Was the Killing of Osama bin Laden legal, moral or prudent?
It was essentially symbolic. The Deputy National Security Advisor for Combating Terrorism from 2005-2009, Juan Zarate, succinctly put it in the Channel 4 documentary about the killing: "the one image that comes out of this is the fact that bin Laden's final sight on this Earth was the nuzzle of a US Navy SEAL. For those of us that have been looking for bin Laden for a long time, to know that that was the last thing he saw…is actually a moment of joy". This is a story of symbolic victory for the US, and no legal or moral ramification, no case of prudence, can ever detract it away from that. This was "for God and for Country, Geronimo, Geronimo, Geronimo" and not with doing the legal, moral or prudent thing. Mona Siddiqui mentioned in the Guardian article debating the implications of the death, that "bin Laden had become dehumanised, yet he had also become more than human - and the US wanted to get rid of that symbol". After all, he had somehow hid from the most powerful nation on Earth for a decade, and it could be said that this was a great embarrassment for the US, and embarrassment that needed to be rid of. This was retributive justice. It again, falls under the Just War Theory, which is that under the models of individualism and collectivism, the US felt it was just in its killing. Indeed, especially with the model of collectivism, this was considered to be America vs. Al Qaeda. The “war on terror” meant, “when we kill enemy soldiers we do not kill them qua individuals attacking us, but qua representatives of our enemy”. Bin Laden was the ultimate representative, and as a result his death was symbolic to the war against terror.
This is easy to understand, easy to unpack and decipher. The actions of a state in a time of war are indeed understandable by most nations. Some would say that this is why bin Laden’s death was welcomed by so many. But it is important to note that the US is not acting, no matter how much it wants to and how much it does, in isolation. Despite the harsh reality we must understand what the death of one man means for the wider spectrum of international security. Ward Thomas’s article stood out to me as a deeper understanding of why the US has the power to put aside rules of legitimacy to achieve its aims. He talks of the history of assassination and how the approach to it has been shaped in the favour of powerful, contemporary states. He believes that ethical norms typically consist of two strands: a priori moral principles, and historically contingent cultural and geopolitical factors.
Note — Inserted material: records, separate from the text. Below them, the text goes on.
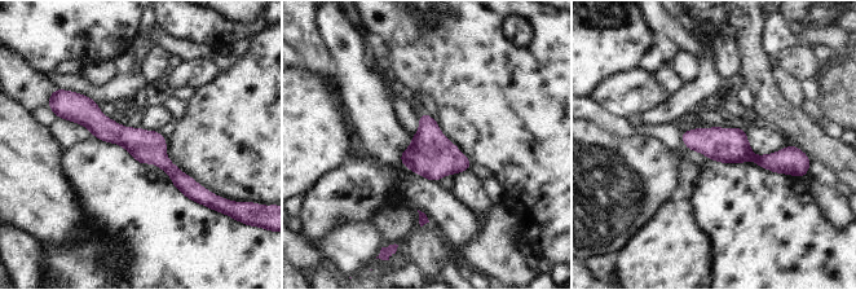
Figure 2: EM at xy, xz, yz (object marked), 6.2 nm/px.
act=keep found='continuous, no second neuron'

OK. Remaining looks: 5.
act=view view=3d um=4 pic=1 at=(618, 299) why='three arms meet'

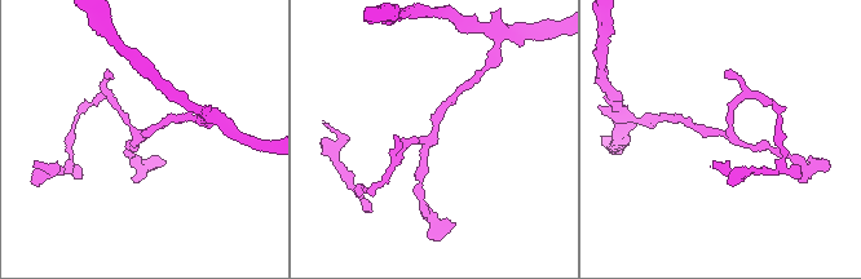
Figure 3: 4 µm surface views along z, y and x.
act=view view=em slice=yz step=8 show=tint pic=3 at=(143, 133) arms=3

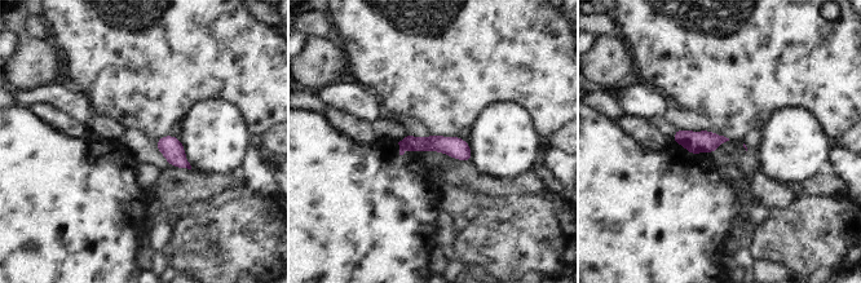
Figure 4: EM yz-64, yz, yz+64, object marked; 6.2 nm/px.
act=view view=em slice=planes show=tint at=same why='cut it another way'

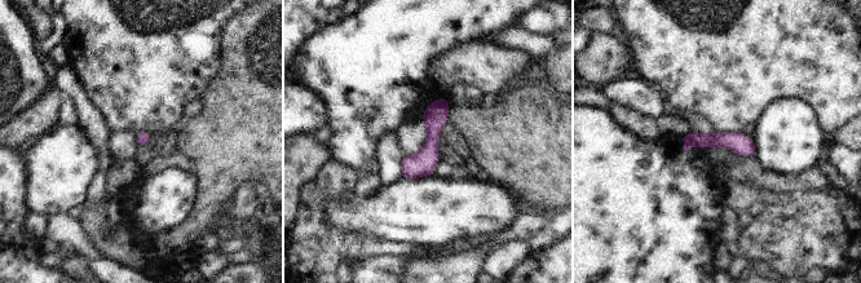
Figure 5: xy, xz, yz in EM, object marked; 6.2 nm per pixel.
act=keep width_nm=90 runs_along=5:(444, 101), (429, 149), (405, 173) found='all the same neuron'

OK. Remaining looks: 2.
act=view view=em slice=planes show=tint pic=1 at=(561, 134) why='sharp bend'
He goes on; “because norms are the products of political processes as well as moral principles, they are grossly imperfect reflections of abstract morality”. This imperfect and abstract morality means that it can be twisted and skewed to work in the favour of those that it privileges. The history of assassination demonstrates how it went from being widely accepted, to being considered an abomination. As van Creveld describes it, a “fiction that wars are waged between states, not men” helped the already powerful states protect its own leaders. Leadership decapitation for a terrorist organization may not mean much, but decapitation of the leader of a powerful state is an entirely different matter. As a result, this norm became internalized and the thought of assassination became wrong on a reflex. We now question the legality and morality of the death of bin Laden, but “barely bat an eyelash at bomb causalities in the thousands” (Thomas, 2000). This “ethical disconnect” means that the US used its power to make the killing of bin Laden permissible in this instance, but an attempted assassination of its own leaders an outrage.
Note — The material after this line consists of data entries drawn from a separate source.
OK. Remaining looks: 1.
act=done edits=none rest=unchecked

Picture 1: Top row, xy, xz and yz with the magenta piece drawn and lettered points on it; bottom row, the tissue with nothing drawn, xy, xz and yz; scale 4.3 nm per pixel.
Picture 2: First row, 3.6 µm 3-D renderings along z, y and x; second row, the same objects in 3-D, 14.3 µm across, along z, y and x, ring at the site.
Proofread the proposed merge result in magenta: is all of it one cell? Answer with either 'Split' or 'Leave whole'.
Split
This fits hand in hand with the “American exception”. Just as Thomas talks of a time where assassination was widely accepted, Ralph agrees that the US “did not adopt a new paradigm. Rather it recalled a time when states could fight wars against non state actors and deny those actors the right that are due lawful belligerents”. Assassination and targeted killings were ruled immoral and illegal by powerful states to protect its own, and used against it’s enemies to further assert its authority: “…their confidence in the justness of distinctly American cause leads them to dismiss the laws of war as the moral relativists concession to evil”. Is this correct? Not at all. Is it a reality? Absolutely. What we seem to forget is that international security is sometimes the ultimate PR job. Before asking ourselves if the killing of bin Laden is moral, legal or prudent, we must question who shaped our ideas of morality, legality and prudence, and if they themselves abide by these ideas. If they do not, why not? Nothing is clear-cut and despite Kant’s best wishes, human beings cannot act with integrity at all times, if ever.